» **Exercise instructions**:
Extend the RIL quarterly earnings note, picking up after its final sentence and keeping its analytical tone.

» **Supplied passage**:
-.-.-
Earnings in the refining segment were lower due to lower than estimated GRMs,
while EBIT in petrochemicals and oil & gas was higher than our estimates.


􀂃 KG-D6 gas and oil production unlikely to rise in most of FY12
RIL guided that the pause in ramp-up of KG-D6 gas production may continue,
and gas and oil production would be maintained at 60 mmscmd and 30 kbpd,
respectively, till most of FY12. While two development wells were drilled in
Q2FY11, hooking the same to production line will be possible only after RIL is
comfortable on the reservoir stability. We had earlier assumed RIL’s gas
production at 60 mmscmd for both FY11 and FY12. The O&G segment reported
EBIT of INR 17.1 bn, up 39% Y-o-Y, but 11% lower Q-o-Q due to lower gas/oil
production. Production, in turn, was lower due to shutdown in Panna-Mukta field
during Q2FY11; KG-D6 natural gas production, at 59.1 mmscmd, was 1.0%
lower Q-o-Q. EBIT in the gas segment was higher than estimates due to higher
realisation and lower costs.

􀂃 GRMs below expectations at USD 7.9/bbl; best ever refinery throughput
RIL reported an impressive throughput of 16.9 MMT (above estimates) and
utilisation of 109%. However, GRMs disappointed at USD 7.9/bbl against our
estimated USD 8.25/bbl, though improved 31.7% Y-o-Y and 8.2% Q-o-Q. Hence,
refining EBIT, at INR 21.9 bn, was up 62.7% Y-o-Y and 7.7% Q-o-Q.

􀂃 Outlook and valuations: Operational volumes bleak; maintain ‘HOLD’
We are reducing our FY11 and FY12 PAT estimates by 2.6% and 1.9%,
respectively, to incorporate marginally lower GRMs and higher depreciation.
-.-.-
» **Raw data**:
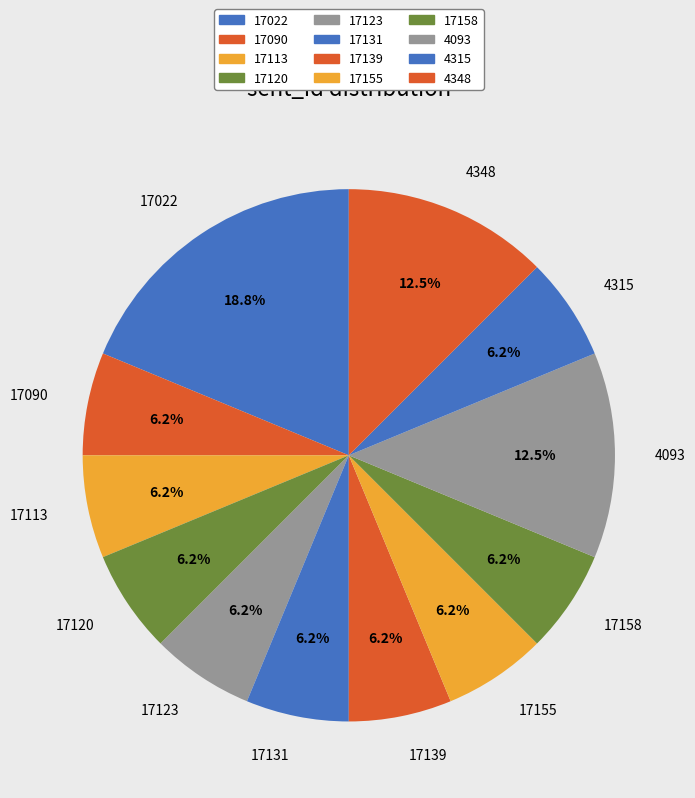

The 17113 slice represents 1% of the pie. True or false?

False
-.-.-
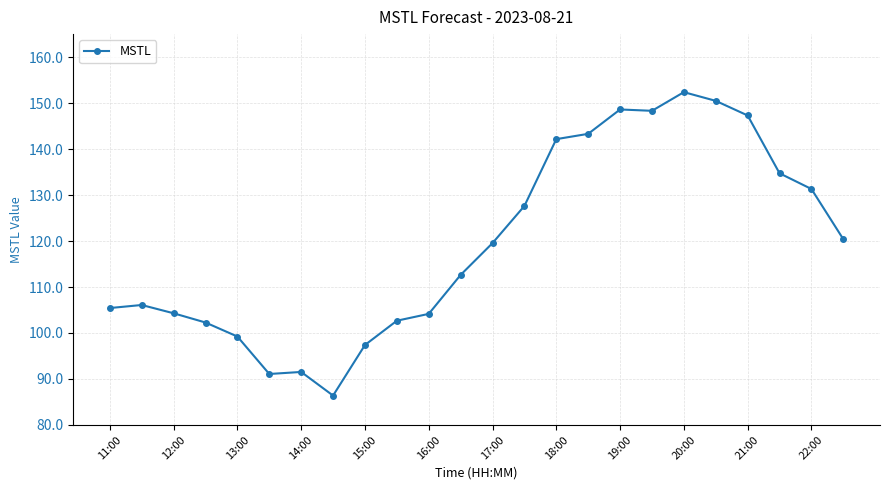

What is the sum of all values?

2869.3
-.-.-
» **Answer to the exercise**:
Further, we are rolling forward the SOTP fair value from March 2011 to March
2012, and now estimate the fair value SOTP at INR 1,251/share. We are positive
on RIL’s capability to stress asset (higher refining capacity utilisation) and are
optimistic on industry refining margins. However, we believe that RIL may not
see increase in operational volumes until clarity emerges in the exploration
blocks. RIL is currently undergoing capex in projects that have long gestation
periods – off-gas cracker, polyester capacities and shale gas. Hence, we
maintain ‘HOLD/Sector Outperformer’ on the stock. At INR 1,096, the stock
is currently trading at FY12E P/E of 14.1x and FY12E EV/EBITDA of 8.1x.


􀂃 Mixed bag of segmental results; earnings in line with estimates
Revenues for Q2FY11 dipped marginally by 1.3% Q-o-Q, to INR 574.8 bn. Revenue
growth was robust at 22.7% Y-o-Y on higher refining volumes, refining margins and
crude prices. Q2FY11 top-line was broadly in line with our estimates of INR 559.7 bn.
EBIT, at INR 61 bn, was up 27.7% Y-o-Y and 1.4% Q-o-Q, in line with our estimates. Yo-
Y EBIT improvement was driven by improvement in refining (throughput and margins)
and E&P EBIT (ramp-up of KG-D6 gas production). Q-o-Q EBIT improvement was driven
by refining (throughput and margins) and petrochemicals segments (higher volumes),
offset by the E&P segment. Employee expenses, at INR 6.6 bn, were up 10.7% Y-o-Y
due to higher payouts.
Interest expenses increased 17.3% Y-o-Y, to INR 5.42 bn, due to higher debt and
lower capitalisation of the interest paid, partly offset by lower interest rates. Other
income, at INR 6.72 bn, increased 7% Y-o-Y.
Depreciation expenses dipped marginally Q-o-Q, to INR 33.8 bn. Y-o-Y increase of
38.9% was account of depreciation in the O&G segment and increased depreciation in
the refining segment.
Tax rate was slightly ahead of estimates at 19.9% (Q2FY11) compared with 19.7% in
Q1FY11.
Consequently, core profit increased 27.8% Y-o-Y and 1.5% Q-o-Q, to INR 49.23 bn,
in line with our estimates of INR 48.96 bn.


􀂃 O&G: Benefits from higher KG-D6 crude production
RIL’s O&G segment reported EBIT of INR 17.1 bn, up 39% Y-o-Y, due to higher gas
production (59.1 mmscmd in Q2FY11 versus 34.2 mmscmd in Q2FY10), but was 11%
down Q-o-Q due to lower production from PMT fields. PMT oil and crude production was
lower due to unplanned shutdown at the Panna-Mukta fields in Q2FY11. Production from
Panna-Mukta has resumed in the current quarter.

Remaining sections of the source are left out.